Technical and vocational education leaders have warned that Ghana’s skills training sector faces serious structural problems despite ambitious government plans for industrial transformation.
Dr. Ako Demetey, President of the Conference of Principals of Technical Institutions (COPTI), told a gathering of school heads in Accra that coordination failures between regulatory agencies threaten to undermine progress across the country’s 230 Technical and Vocational Education and Training (TVET) institutions.
Speaking at the 2025 COPTI conference, Dr. Demetey identified three critical challenges: minimal regulatory engagement from the Commission for Technical and Vocational Education and Training (CTVET), overlapping mandates between government agencies, and severe resource shortages affecting daily school operations.
The COPTI leader said principals feel disconnected from CTVET, the body established under Ghana’s Education Regulatory Bodies Act to oversee quality standards and policy coordination. He characterized the relationship as infrequent and insufficient, particularly given the sector’s expanded role in national development strategy.
Ghana operates two parallel agencies for technical education. CTVET regulates and sets standards including assessment and certification, while the Ghana TVET Service delivers training programs under the Pre-Tertiary Education Act enacted in 2020. Dr. Demetey argued these overlapping responsibilities create confusion over accountability and waste limited resources through duplication.
Recent survey findings from COPTI revealed that over 90 percent of institutions lack staff insurance coverage, while more than 70 percent provide no protection for students. Infrastructure gaps affect more than 150 schools, with many lacking functional workshops, modern equipment, or reliable electricity supply. Some institutions employ just three teachers alongside eight administrative personnel, raising questions about resource allocation priorities.
Ghana has developed extensive policy frameworks including apprenticeship guidelines, workplace learning protocols, and recognition systems for prior learning. However, fewer than 50 of 500 competency-based training curricula receive full implementation, according to conference participants. Many policies originated through foreign-funded projects that ended when external support concluded, leaving schools with incomplete systems.
The conference theme focused on “Quality TVET for All: Leveraging Digitalization and Sustainability for a Brighter Future”, highlighting gaps between aspirations and current realities. Dr. Demetey emphasized that digitalization, artificial intelligence capabilities, and renewable energy competencies will determine whether graduates find employment in evolving industries.
Political interference, inadequate logistics, and weak leadership training continue affecting technical school management, conference attendees noted. Principals called for merit-based appointment processes, continuous professional development opportunities, and stronger collaboration between educational institutions and private sector employers.
The COPTI president stopped short of assigning blame to specific officials or agencies. Instead, he proposed a minister-led reconciliation between the two director generals to clarify institutional roles definitively. He urged cooperation among policymakers, regulatory bodies, service delivery agencies, and school leadership teams.

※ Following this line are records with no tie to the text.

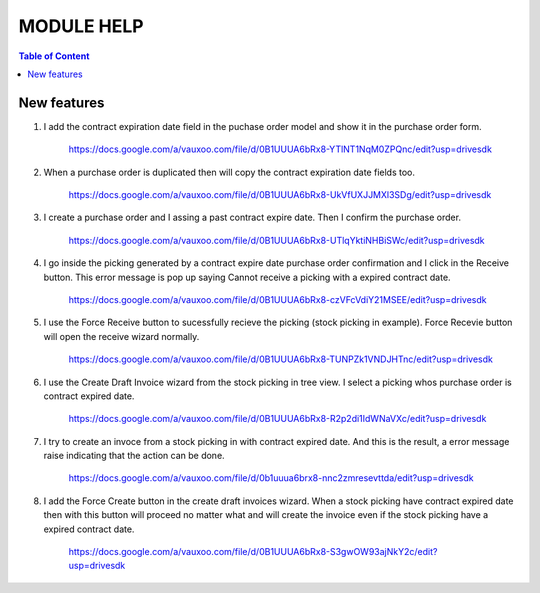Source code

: ===========
MODULE HELP
===========

.. contents:: Table of Content

New features
------------

#. I add the contract expiration date field in the puchase order model and 
   show it in the purchase order form.

    .. figure:: images/figure-1.png
       :scale: 50 %
       :align: center

       https://docs.google.com/a/vauxoo.com/file/d/0B1UUUA6bRx8-YTlNT1NqM0ZPQnc/edit?usp=drivesdk

#. When a purchase order is duplicated then will copy the contract expiration
   date fields too.

    .. figure:: images/figure-2.png
       :scale: 50 %
       :align: center
       
       https://docs.google.com/a/vauxoo.com/file/d/0B1UUUA6bRx8-UkVfUXJJMXl3SDg/edit?usp=drivesdk

#. I create a purchase order and I assing a past contract expire date. Then I
   confirm the purchase order.

    .. figure:: images/figure-3.png
       :scale: 50 %
       :align: center
       
       https://docs.google.com/a/vauxoo.com/file/d/0B1UUUA6bRx8-UTlqYktiNHBiSWc/edit?usp=drivesdk

    .. TODO: this image need to change.

#. I go inside the picking generated by a contract expire date purchase order
   confirmation and I click in the Receive button. This error message is pop up
   saying Cannot receive a picking with a expired contract date.

    .. figure:: images/figure-4.png
       :scale: 50 %
       :align: center
       
       https://docs.google.com/a/vauxoo.com/file/d/0B1UUUA6bRx8-czVFcVdiY21MSEE/edit?usp=drivesdk

#. I use the Force Receive button to sucessfully recieve the picking (stock
   picking in example). Force Recevie button will open the receive wizard
   normally. 

    .. figure:: images/figure-5.png
       :scale: 50 %
       :align: center

       https://docs.google.com/a/vauxoo.com/file/d/0B1UUUA6bRx8-TUNPZk1VNDJHTnc/edit?usp=drivesdk

#. I use the Create Draft Invoice wizard from the stock picking in tree
   view. I select a picking whos purchase order is contract expired date.

    .. figure:: images/figure-6.png
       :scale: 50 %
       :align: center

       https://docs.google.com/a/vauxoo.com/file/d/0B1UUUA6bRx8-R2p2di1IdWNaVXc/edit?usp=drivesdk

#. I try to create an invoce from a stock picking in with contract expired
   date. And this is the result, a error message raise indicating that the
   action can be done.

    .. figure:: images/figure-7.png
       :scale: 50 %
       :align: center

       https://docs.google.com/a/vauxoo.com/file/d/0b1uuua6brx8-nnc2zmresevttda/edit?usp=drivesdk

#. I add the Force Create button in the create draft invoices wizard. When a
   stock picking have contract expired date then with this button will proceed
   no matter what and will create the invoice even if the stock picking have a
   expired contract date.

    .. figure:: images/figure-8.png
       :scale: 50 %
       :align: center

       https://docs.google.com/a/vauxoo.com/file/d/0B1UUUA6bRx8-S3gwOW93ajNkY2c/edit?usp=drivesdk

Stakeholders concluded the conference by calling for TVET to be treated as a strategic investment rather than a peripheral educational option. They urged accelerated establishment of the proposed TVET Fund to ensure resources reach classrooms rather than remaining trapped in administrative processes.
Dr. Demetey’s message carried both urgency and restraint. He acknowledged the sector contains capable people and sound policy ideas, but warned that transformation depends on whether regulators actively partner with schools facing implementation challenges daily. Without structural realignment and consistent support, he suggested, Ghana’s industrial workforce development goals remain aspirational rather than achievable.